Import maps are a general concept, but Rails added a gem to make them work nicely with the new asset pipeline, which is what we’re supporting now in Depfu.

Compared to pnpm and other package managers we actually didn’t get that many requests for import maps. But since we initially built Depfu for the Rails ecosystem, we felt a responsibility to support all the possible ways to bring in JavaScript.

How it works

Importmap-rails is not a real package manager, nor does it pretend to be. It’s more like a pragmatic next step after realizing that putting all libraries as script tags into your application layout is maybe not that great of an idea.

You get a config file called config/importmap.rb that lists all the npm packages you are using. You can reference them as local, vendored files or more commonly as URLs pointing to CDNs that specialize in providing JS dependencies for import maps, like JSPM.org and jsDelivr.

# Pin npm packages by running ./bin/importmap

# referencing a CDN
pin "react", to: "https://ga.jspm.io/npm:react@17.0.2/index.js"
pin "object-assign", to: "https://ga.jspm.io/npm:object-assign@4.1.1/index.js"

# or referencing vendored files
pin "react" # @17.0.2
pin "object-assign" # @4.1.1

In both cases it also includes a version, which is where Depfu comes in: Since there is always a npm package behind every import map URL, we can hook into our existing npm support. Depfu will send you PRs for every new version, either as an individual update or as a grouped update bundling several dependencies together. And of course our patented* reasonable up-to-date strategy is also supported.

* not really

A few caveats

Since the import map support in Rails is not a full blown package manager there are a few caveats you should be aware of:

  • The biggest one is that importmap-rails doesn’t differentiate between direct and indirect dependencies. It knows when to bring in subdependencies of the direct dependency you are adding, but it’s simply adding them to your importmap.rb file. So when you’re later trying to update that subdependency you don’t know which parent dependency it relates to. Similarly, when you’re removing a direct dependency you don’t know which subdependencies you can remove at the same time. And it gets even messier when multiple dependencies rely on the same indirect dependency.

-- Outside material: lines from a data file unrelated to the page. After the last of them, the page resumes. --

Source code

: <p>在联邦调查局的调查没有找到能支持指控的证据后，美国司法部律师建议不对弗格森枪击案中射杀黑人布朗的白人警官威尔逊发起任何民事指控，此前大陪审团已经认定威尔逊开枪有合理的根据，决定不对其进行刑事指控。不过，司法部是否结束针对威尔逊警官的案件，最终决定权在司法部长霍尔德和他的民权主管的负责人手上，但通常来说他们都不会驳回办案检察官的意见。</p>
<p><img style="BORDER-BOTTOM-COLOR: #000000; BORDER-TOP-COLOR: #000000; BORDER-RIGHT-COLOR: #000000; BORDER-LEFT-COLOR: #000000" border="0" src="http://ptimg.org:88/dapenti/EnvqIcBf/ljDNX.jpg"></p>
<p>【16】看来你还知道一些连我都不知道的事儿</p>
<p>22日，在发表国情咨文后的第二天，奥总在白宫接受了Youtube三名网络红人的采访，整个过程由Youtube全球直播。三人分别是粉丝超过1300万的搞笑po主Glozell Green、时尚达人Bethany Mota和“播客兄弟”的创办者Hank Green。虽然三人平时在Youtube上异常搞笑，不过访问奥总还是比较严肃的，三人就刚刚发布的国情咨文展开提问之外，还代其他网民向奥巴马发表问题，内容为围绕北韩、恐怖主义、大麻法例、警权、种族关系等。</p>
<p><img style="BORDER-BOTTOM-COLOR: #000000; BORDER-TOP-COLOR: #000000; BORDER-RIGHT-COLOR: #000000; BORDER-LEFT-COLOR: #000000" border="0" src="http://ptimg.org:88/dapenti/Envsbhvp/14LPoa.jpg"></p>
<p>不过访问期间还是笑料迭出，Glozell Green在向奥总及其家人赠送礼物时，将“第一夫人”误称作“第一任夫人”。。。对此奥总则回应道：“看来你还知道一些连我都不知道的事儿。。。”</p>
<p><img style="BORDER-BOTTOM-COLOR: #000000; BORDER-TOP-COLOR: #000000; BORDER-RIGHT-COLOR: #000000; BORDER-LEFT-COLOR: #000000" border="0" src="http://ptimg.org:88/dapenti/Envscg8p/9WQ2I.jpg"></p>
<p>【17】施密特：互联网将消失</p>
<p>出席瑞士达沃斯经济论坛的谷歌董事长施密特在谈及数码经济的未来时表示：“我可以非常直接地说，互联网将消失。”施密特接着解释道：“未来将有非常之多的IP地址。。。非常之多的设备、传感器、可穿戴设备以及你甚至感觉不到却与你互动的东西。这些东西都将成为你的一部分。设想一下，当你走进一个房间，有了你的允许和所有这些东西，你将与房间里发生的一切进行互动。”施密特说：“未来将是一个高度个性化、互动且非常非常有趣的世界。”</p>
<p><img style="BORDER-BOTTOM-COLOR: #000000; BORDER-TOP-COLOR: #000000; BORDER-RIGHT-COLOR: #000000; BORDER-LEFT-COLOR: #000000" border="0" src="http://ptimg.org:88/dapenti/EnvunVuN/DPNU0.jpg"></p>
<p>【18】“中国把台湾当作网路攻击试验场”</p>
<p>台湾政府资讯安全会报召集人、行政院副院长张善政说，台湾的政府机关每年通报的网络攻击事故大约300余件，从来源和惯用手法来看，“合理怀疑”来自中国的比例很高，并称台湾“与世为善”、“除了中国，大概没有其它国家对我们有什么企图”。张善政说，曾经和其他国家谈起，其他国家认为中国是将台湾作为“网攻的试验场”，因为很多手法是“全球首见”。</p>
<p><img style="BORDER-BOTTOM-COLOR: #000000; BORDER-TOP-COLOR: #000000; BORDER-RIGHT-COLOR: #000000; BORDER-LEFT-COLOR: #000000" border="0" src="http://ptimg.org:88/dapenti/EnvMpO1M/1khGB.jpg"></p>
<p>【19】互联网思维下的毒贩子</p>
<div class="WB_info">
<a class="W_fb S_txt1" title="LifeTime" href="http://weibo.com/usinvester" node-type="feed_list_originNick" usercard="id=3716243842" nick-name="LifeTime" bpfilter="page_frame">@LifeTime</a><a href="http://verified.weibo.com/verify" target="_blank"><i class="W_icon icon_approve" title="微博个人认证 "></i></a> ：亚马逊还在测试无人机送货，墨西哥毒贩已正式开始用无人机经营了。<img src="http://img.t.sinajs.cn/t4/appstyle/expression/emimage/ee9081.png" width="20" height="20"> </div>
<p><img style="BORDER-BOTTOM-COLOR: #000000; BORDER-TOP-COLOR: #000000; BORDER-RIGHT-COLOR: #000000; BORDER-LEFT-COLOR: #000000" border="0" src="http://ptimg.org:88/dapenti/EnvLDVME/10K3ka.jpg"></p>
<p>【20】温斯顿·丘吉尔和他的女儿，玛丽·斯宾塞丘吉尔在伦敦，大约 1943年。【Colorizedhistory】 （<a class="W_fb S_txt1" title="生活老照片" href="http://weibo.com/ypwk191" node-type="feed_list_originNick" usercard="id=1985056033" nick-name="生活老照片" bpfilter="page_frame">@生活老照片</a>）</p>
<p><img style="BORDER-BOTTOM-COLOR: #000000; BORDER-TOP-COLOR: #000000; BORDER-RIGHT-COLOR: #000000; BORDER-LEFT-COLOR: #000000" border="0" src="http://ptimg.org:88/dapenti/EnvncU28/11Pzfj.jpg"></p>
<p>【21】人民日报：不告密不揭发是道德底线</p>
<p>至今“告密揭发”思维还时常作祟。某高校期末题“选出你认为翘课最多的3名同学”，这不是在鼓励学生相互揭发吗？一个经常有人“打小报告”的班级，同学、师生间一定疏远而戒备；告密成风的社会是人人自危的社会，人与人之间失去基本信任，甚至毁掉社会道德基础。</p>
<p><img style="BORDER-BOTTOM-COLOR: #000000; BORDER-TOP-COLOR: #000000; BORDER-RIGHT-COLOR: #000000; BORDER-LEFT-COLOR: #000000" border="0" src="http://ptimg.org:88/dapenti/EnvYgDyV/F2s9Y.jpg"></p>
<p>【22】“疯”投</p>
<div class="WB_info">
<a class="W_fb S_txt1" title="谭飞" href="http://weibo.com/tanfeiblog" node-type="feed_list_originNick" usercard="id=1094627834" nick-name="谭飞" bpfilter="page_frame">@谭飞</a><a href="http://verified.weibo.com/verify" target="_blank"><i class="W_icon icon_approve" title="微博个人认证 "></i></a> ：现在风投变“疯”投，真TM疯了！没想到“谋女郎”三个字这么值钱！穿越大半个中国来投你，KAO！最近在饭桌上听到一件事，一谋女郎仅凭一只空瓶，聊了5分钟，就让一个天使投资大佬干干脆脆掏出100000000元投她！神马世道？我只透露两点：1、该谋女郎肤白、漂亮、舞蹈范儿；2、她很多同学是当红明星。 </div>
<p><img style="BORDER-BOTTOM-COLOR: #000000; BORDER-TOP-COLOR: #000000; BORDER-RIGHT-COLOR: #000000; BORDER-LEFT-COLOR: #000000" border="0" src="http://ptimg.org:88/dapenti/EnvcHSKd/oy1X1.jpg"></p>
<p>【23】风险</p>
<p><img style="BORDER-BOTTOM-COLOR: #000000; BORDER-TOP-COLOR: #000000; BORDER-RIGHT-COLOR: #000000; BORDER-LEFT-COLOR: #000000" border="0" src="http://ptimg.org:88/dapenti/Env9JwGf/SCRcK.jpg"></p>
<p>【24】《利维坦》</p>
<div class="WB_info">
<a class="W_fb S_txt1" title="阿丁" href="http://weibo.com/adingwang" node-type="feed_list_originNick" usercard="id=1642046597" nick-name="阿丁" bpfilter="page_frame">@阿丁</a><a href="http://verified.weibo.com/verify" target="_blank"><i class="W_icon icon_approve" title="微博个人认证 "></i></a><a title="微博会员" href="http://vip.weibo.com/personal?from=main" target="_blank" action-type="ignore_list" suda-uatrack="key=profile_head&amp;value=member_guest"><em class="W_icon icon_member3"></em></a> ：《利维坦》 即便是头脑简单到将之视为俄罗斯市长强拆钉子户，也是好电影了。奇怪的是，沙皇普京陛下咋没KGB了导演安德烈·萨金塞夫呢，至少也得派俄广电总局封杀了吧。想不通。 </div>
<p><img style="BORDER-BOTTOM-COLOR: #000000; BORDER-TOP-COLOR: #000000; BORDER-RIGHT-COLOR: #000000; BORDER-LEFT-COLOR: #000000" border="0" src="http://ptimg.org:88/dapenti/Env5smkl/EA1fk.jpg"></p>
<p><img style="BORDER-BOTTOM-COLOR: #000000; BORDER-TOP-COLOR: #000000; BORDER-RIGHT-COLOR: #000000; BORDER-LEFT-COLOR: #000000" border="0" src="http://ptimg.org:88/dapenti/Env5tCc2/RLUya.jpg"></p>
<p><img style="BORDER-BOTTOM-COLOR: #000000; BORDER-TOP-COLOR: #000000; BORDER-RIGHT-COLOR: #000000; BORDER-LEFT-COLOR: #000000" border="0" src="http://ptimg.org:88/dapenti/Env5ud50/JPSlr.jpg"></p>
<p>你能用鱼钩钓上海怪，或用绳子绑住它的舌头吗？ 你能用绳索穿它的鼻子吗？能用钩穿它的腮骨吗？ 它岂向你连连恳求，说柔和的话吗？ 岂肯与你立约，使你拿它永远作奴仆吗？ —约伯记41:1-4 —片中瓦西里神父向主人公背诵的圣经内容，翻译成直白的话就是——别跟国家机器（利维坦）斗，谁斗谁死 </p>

  • There are no version specs, only pinned versions (so no twiddle wakka or caret operator). This is not a problem for Depfu per se, but means you can’t indicate to us that you don’t want to update to the next major React version just yet, but minor and patch versions would be welcomed.

Give it a try

We didn’t automatically enable this for existing repos, so please find the “+ Add” button in the repo dashboard in Depfu and it will allow you to activate it yourself.

We have a few ideas to improve upon these limitations, but for this first release we’re behaving exactly like importmap-rails and we’ll see what the biggest pain points are. Please give it a try and let us know any problems or ideas you have!